Por Gustavo Torres G.
El arte de la caza se inventó sobre tierra por necesidad de los
primeros humanos, se dieron cuenta que la satisfacción calórica por la ingesta
de insectos, frutos y otras viandas regaladas por Madre Naturaleza, se quedaba
corta ante el consumo desmedido de energía en esos incipientes, aún encorvados
cuerpos blandengues. Costó trabajo hacerse primero a la idea de tomar la vida
de un hermano mayor; al principio, ninguno soportó el tacto gelatinoso de las
entrañas ajenas, pero la fisiología hizo su trabajo al no dejar opciones, salvo
sobrevivir. Tomar una vida no tendría otra justificación que esa. La recompensa
a esas largas jornadas tras la desafortunada presa fue siempre, para el cazador,
el regazo de su hembra al regresar, o bien, saberse en igualdad momentánea ante
el poderío de todas las demás especies animales.

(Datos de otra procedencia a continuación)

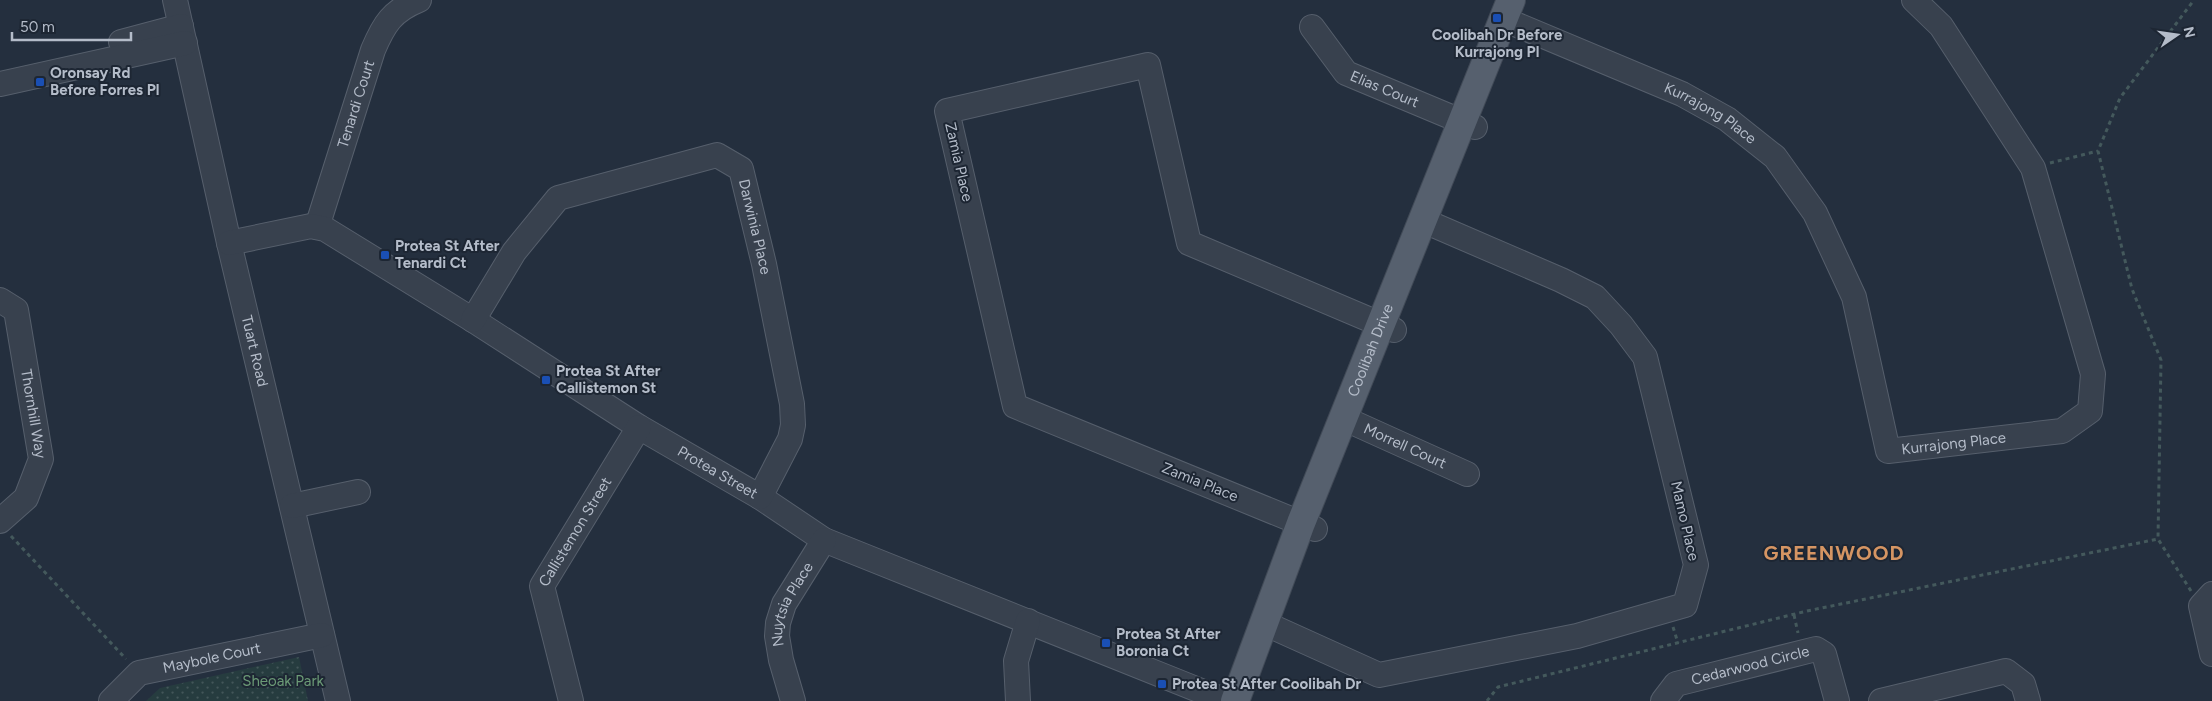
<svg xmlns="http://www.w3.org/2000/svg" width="2212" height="701" viewBox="0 0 2212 701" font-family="Figtree,sans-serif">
<defs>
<pattern id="green-dots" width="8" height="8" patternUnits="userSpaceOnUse" patternTransform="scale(1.25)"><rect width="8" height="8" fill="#263c3f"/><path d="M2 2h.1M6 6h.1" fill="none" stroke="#435659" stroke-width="1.8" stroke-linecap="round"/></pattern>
</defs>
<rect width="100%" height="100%" fill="#242f3e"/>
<path fill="url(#green-dots)" d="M299 657 308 701H146L160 688Z"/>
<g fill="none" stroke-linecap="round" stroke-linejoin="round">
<defs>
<g id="minor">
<path id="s1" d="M175 0 229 243 338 701"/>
<path id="s2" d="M1503 19 1682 94 1727 119 1775 157 1815 213 1854 297 1888 451 2062 431 2090 411 2093 374 2033 168 1941 26 1914 0"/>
<path id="s3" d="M1312 27 1346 73 1475 127"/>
<path d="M121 42 181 26"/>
<path d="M0 84 185 43"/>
<path id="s4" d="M317 227 373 50C384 24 392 11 419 0"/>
<path id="s5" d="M229 243 311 226 325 229 473 320 639 427 760 497 824 540 1226 701"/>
<path id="s6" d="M0 300 16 310 41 459 26 498 0 521"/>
<path id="s7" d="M473 320 514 252 558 198 717 155 741 169 764 264 792 404 793 425 790 439 760 497"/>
<path id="s8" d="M1343 418 1467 474"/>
<path d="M292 506 358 492"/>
<path d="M1315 529 1015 406 947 111 1148 65 1189 243 1394 330"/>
<path d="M2212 594 2201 606 2212 654"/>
<path d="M1264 623 1379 675 1577 636 1685 605 1696 565 1645 357 1621 325 1595 297 1561 280 1422 220"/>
<path id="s9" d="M111 701 139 673 322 635"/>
<path id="s10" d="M571 701 542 586 639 427"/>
<path id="s11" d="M793 701 781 660 777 636 778 623 784 604 824 540"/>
<path d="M1018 701 1016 661 1028 621"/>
<path id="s12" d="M1663 701 1676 684 1816 649 1824 654 1837 701"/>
<path d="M1881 701 2006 671 2023 684 2028 701"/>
</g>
<g id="major">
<path id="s13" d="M1235 701 1301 523 1511 0"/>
</g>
</defs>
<use href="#minor" stroke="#565f6c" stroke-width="26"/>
<use href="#major" stroke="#414a57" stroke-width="30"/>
<g stroke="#44595c" stroke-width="3" stroke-dasharray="4 4" stroke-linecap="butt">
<path d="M2050 163 2098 151"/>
<path d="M11 536 126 659"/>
<path d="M2191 591 2158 539 2161 360 2132 289 2098 151 2120 98 2194 0"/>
<path d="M1794 615 1798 633"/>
<path d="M1673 627 1678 643"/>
<path d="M1487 701 1498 687 1807 611 2158 539"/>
</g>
<use href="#minor" stroke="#38414e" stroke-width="24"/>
<use href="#major" stroke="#56606e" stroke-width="28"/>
</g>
<g fill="#1a4fb4" stroke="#1d2633" stroke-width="2">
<rect x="1492" y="13" width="10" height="10" rx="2.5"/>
<rect x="35" y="77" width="10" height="10" rx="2.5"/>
<rect x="380" y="250" width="10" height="10" rx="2.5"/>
<rect x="541" y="375" width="10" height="10" rx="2.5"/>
<rect x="1101" y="638" width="10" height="10" rx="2.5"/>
<rect x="1157" y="679" width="10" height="10" rx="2.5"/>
</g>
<g text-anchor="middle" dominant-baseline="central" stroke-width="4" stroke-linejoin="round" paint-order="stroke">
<g font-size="15" font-weight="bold" fill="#b4bcc9" stroke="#1d2633" text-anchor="start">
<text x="1497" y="35" text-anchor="middle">Coolibah Dr Before<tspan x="1497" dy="17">Kurrajong Pl</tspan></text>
<text x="50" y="73">Oronsay Rd<tspan x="50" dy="17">Before Forres Pl</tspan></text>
<text x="395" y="246">Protea St After<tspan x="395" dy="17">Tenardi Ct</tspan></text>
<text x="556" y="371">Protea St After<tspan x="556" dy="17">Callistemon St</tspan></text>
<text x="1116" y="634">Protea St After<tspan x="1116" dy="17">Boronia Ct</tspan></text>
<text x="1172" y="684">Protea St After Coolibah Dr</text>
</g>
<g font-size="15" fill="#b4bcc9" stroke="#1d2633">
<text stroke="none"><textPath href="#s3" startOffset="99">Elias Court</textPath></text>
<text stroke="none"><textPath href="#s4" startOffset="129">Tenardi Court</textPath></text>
<text stroke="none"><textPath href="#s2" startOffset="228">Kurrajong Place</textPath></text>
<text transform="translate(959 162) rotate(77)">Zamia Place</text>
<text stroke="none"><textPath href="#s7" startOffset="401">Darwinia Place</textPath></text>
<text stroke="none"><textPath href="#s13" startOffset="376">Coolibah Drive</textPath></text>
<text stroke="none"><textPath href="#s1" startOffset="360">Tuart Road</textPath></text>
<text stroke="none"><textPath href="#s6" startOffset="124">Thornhill Way</textPath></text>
<text stroke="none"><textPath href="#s2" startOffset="692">Kurrajong Place</textPath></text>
<text stroke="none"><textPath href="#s8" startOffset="68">Morrell Court</textPath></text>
<text stroke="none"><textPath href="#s5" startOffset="560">Protea Street</textPath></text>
<text transform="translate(1200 482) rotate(22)">Zamia Place</text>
<text transform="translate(1685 521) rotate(77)">Mamo Place</text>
<text stroke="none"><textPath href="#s10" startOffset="182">Callistemon Street</textPath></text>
<text stroke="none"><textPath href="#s11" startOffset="102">Nuytsia Place</textPath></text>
<text stroke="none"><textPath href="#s9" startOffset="114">Maybole Court</textPath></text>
<text stroke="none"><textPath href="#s12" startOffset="98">Cedarwood Circle</textPath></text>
</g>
<g font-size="15" fill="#6b9a76" stroke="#1d2633">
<text x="283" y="681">Sheoak Park</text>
</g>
<g font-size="20" font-weight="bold" letter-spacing="1" fill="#d59563" stroke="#1d2633">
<text x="1834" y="553">GREENWOOD</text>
</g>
</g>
<g transform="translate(2177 35) rotate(77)" stroke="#1d2633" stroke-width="4" paint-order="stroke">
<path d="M0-4L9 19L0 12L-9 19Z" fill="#b4bcc9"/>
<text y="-8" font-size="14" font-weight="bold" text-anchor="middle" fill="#b4bcc9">N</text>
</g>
<path d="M12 32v8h119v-8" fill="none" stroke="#b4bcc9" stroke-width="2.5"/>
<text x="20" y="32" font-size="15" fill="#b4bcc9" stroke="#1d2633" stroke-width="4" paint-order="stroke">50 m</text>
</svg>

Legitimaba su menú al elegirlo.
Ese fue siempre su único distintivo. No se come lo que hay. Se come lo que se
quiere. Fue siempre así hasta que negó el placer del sudor, la sangre y el
riesgo de su propia existencia al crear el cautiverio y la crianza, aberraciones
de la inteligencia humana, de su soberbia, del talante falso de la
organización. Negó su propio propósito y pagó el precio: por las noches, cuando
las necesidades han sido satisfechas en demasía durante la vigilia, toda su
estirpe enfrenta al ancestral espectro de la noche, implacable e inmune al paso
del tiempo, aquello tan temido por quienes creen haberlo comprendido.
Anterior a nuestra raza se
enfrentaron a tan oscura fantasía tecolotes, ratas, peces y delfines, todos
quedaron con heridas noctámbulas para la eternidad. Algunos más afortunados
simplemente prefirieron no enfrentarla y perecieron eones antes, ¿o alguien ha
escuchado alguna vez de algún tiranosaurio que durmiera?